И в любом случае потакать зависти, ограничивая потребление ближнего, значит поощрять порок. Франк признает, что "у общества действительно есть законный интерес в том, чтобы препятствовать зависти".¹³ Все пороки - это ошибки, связанные с поиском вещей этого мира, которые в христианском или буддийском понимании как раз и являются иллюзорными. Стремиться к таким вещам ради их разумной пользы - глупое занятие. "Человеческая склонность оценивать свое благополучие, сравнивая его с благополучием другого, - пишет Дас, - является причиной бедственного положения Дурьодханы".¹⁴ Подставить благополучие другого в свою функцию полезности с отрицательным знаком - это не решение проблемы. Это проблема. Как и потакание зависти, еще одна форма "я-первого", в социалистическом противостоянии буржуазному "делу".
Напротив, мужественный человек идет на врага с оружием не только ради пользы, но и ради того, чтобы быть мужественным. Любящая женщина любит своего мужа не только за то, что он забавный или умеет открывать тугие крышки на банках. Она любит его только за него самого, а не за его желтые волосы. Добродетели, отличные от благоразумия, - мужество, любовь, справедливость, воздержание, вера и надежда - являются добродетелями, а не просто еще одним способом получения благоразумного удовольствия. Они не могут быть засунуты в функцию полезности социопатическим или бентамистским способом Макса У. Они сами по себе являются отдельными, неподъемными добродетелями в процветающей человеческой жизни - человеческой жизни, а не жизни максимизирующей крысы.

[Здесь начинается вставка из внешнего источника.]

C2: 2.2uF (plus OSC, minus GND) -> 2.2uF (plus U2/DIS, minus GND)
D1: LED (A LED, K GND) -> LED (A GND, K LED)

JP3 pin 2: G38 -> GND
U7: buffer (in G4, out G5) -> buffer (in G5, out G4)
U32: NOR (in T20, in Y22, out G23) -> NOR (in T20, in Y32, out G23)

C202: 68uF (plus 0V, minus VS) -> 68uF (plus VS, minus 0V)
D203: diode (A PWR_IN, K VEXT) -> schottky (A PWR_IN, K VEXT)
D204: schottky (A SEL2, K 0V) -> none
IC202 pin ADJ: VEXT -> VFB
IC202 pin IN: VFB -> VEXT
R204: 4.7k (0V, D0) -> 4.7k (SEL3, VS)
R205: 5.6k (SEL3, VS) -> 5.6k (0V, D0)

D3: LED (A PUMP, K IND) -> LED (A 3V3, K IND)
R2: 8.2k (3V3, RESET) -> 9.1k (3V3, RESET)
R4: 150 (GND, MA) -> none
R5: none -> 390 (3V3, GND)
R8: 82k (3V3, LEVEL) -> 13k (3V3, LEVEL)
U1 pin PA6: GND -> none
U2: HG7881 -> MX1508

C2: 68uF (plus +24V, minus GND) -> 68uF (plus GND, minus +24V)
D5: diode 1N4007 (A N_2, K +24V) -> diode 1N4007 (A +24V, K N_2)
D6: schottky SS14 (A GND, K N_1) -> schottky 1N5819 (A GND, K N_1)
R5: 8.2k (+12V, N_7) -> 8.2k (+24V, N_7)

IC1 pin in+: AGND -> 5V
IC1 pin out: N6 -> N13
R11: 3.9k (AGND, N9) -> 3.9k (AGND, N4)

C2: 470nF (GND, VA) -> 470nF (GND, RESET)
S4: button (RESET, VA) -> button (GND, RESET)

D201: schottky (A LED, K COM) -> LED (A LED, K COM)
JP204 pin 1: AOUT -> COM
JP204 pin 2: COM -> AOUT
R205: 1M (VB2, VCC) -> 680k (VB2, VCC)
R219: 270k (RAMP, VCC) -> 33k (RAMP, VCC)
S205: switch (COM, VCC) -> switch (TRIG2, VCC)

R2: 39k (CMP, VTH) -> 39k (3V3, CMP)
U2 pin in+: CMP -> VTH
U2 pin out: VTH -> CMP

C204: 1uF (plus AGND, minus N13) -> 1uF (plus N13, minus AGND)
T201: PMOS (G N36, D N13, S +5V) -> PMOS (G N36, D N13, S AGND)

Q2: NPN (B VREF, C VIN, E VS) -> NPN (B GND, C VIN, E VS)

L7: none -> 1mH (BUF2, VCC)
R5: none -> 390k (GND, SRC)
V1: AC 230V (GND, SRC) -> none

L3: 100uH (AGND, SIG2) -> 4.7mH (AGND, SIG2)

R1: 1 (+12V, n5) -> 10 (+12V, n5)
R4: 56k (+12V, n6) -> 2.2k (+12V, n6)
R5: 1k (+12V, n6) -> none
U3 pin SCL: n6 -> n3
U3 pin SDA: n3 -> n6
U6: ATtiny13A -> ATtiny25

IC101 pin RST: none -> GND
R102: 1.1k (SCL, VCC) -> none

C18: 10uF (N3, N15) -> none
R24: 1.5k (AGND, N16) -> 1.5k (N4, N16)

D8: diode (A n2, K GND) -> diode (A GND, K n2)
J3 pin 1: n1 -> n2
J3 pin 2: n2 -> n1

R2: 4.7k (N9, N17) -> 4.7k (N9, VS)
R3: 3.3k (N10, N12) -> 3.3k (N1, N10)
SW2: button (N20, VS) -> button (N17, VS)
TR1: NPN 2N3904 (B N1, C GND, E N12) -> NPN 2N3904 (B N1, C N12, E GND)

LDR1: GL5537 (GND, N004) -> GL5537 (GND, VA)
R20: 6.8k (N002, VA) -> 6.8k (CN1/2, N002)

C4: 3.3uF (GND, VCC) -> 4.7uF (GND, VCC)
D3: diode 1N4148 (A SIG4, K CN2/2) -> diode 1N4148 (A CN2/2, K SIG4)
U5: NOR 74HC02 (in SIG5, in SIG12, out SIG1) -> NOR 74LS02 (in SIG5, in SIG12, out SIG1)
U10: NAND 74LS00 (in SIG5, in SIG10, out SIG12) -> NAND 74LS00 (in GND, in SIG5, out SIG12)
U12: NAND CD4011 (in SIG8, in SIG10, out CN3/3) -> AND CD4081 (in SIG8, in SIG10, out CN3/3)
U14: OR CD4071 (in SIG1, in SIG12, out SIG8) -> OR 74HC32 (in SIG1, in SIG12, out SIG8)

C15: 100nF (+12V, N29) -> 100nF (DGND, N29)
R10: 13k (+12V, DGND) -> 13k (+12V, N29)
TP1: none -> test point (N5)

Поэтому один из способов избежать порока - уйти от мира, как это делали аскеты во все века, от индуистских мудрецов в лесу до римских стоиков, отцов-пустынников и Юлиана Норвичского. Это ставит крест на полезности. Но и Гурчаран Дас, и Далай-лама, и Дейрдре Макклоски рекомендовали бы вместо этого, а может быть, и в дополнение к этому, оставаться вовлеченным в мир, стремясь к этической версии vita activa.¹⁵ Такой образ жизни означает, что благоразумие должно рассматриваться как добродетель, но уравновешиваться другими, неподъемными добродетелями в цветущей и подлинно человеческой жизни. Героя "Махабхараты", добродетельного, хотя и небезупречного Юдхиштхиру, мать Пандавов спрашивает: "Зачем быть хорошим?". Он отвечает: "Если бы дхарма ["добродетель", среди прочих значений] была бесплодной... [люди] жили бы как скот"¹⁶. Именно так. Его ответ в точности повторяет Цицерон, порицающий эпикурейцев - античную средиземноморскую версию экономистов Макса У - как "людей, которые на манер скота [pecudum ritu, буквально "по скотскому обряду"] все относят к удовольствию" и которые "с еще меньшим человеколюбием... говорят, что дружбы надо искать для защиты и помощи, а не для заботы".¹⁷ Цицерон имеет в виду три вида дружбы (philia) Аристотеля - дружбу ради выгоды, ради удовольствия и, самое высокое и лучшее, агапе - ради самого друга.¹⁸ Любовь проявляют млекопитающие и птицы, которые заботятся о своих детенышах (так кажется даже крокодилам). Млекопитающие, и особенно такие обезьяны, как мы, обладают целым рядом эмоциональных реакций на беду других людей, даже других видов (например, горилла спасает маленькую птичку), что было понятно Дарвину, но многие другие долгое время отрицали.¹⁹ Однако более сложные формы духовной любви, абстрактной справедливости и национального мужества, тем не менее, представляются исключительно человеческими. Люди могли бы жить только благоразумием, жизнью благоразумно эволюционировавших змей или скота. Они были бы лишены любви, воздержанности, справедливости, мужества, веры и надежды. И они не были бы людьми.
Система добродетелей Смита, включающая благоразумие, воздержание, справедливость, мужество и человеколюбие, не просто пришла ему в голову однажды во время прогулки по Канонсгейту. Он использовал этическую традицию Запада. Начиная примерно с 500 г. до н.э. и до 1790 г. н.э. этический мир в Европе описывался как состоящий из семи главных добродетелей, которые в результате рекомбинации превратились в сотни второстепенных и частных добродетелей. Эти семь добродетелей представляют собой причудливую комбинацию четырех "языческих" или "кардинальных" добродетелей (мужество, воздержание, справедливость и благоразумие) и трех "христианских" или "теологических" добродетелей (вера, надежда и любовь).
Рисунок 4. Семь главных добродетелей.
Присяжные заседатели или нет, но они представляют собой неплохую философскую психологию. Противоречия между ними, а также их взаимодополняемость можно выразить в виде схемы (рис. 4).